→ **Exercise**: Print each of the following records verbatim, omitting the pictures.

→ **Supplied records**:

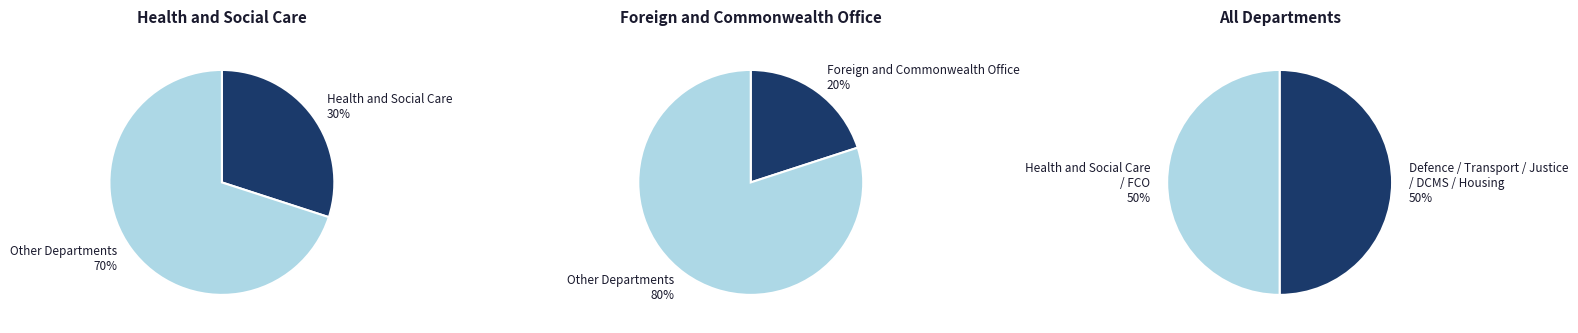

True or false: Health and Social Care accounts for 44% of the total.

False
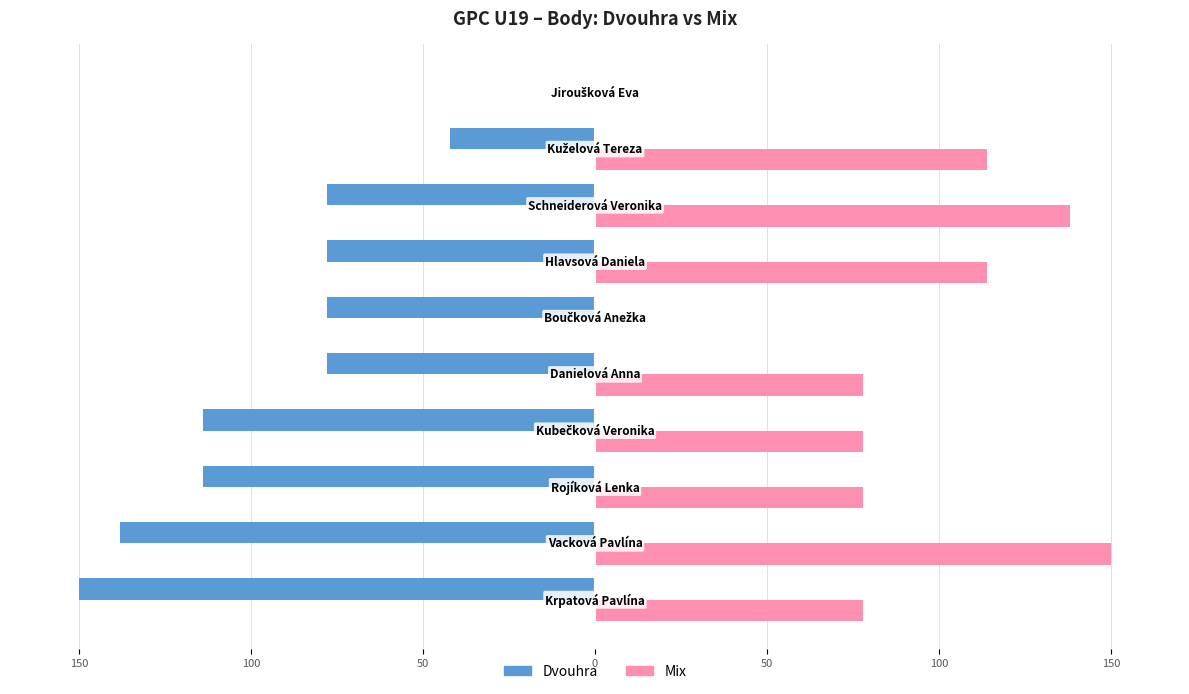

What are all the series names shown in the legend?

Dvouhra, Mix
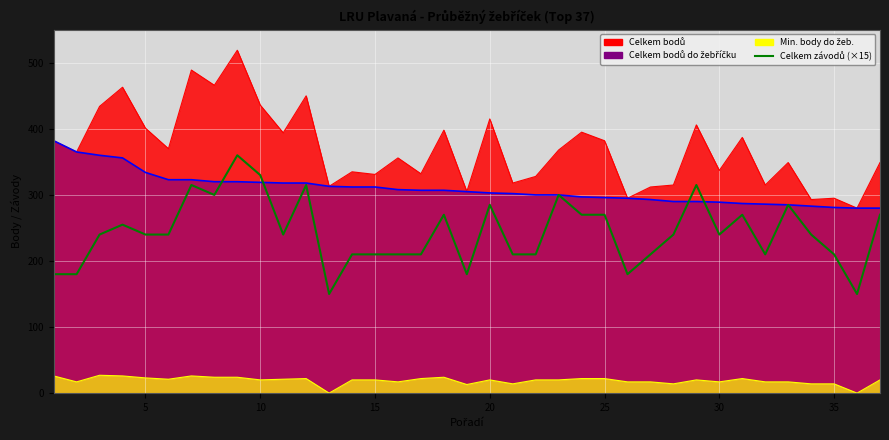

After their last crossing, which series has the higher values: Celkem bodů do žebříčku (line) or Celkem závodů (×15)?

Celkem bodů do žebříčku (line)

→ **Solved problem**:
True or false: Health and Social Care accounts for 44% of the total.

False

What are all the series names shown in the legend?

Dvouhra, Mix

After their last crossing, which series has the higher values: Celkem bodů do žebříčku (line) or Celkem závodů (×15)?

Celkem bodů do žebříčku (line)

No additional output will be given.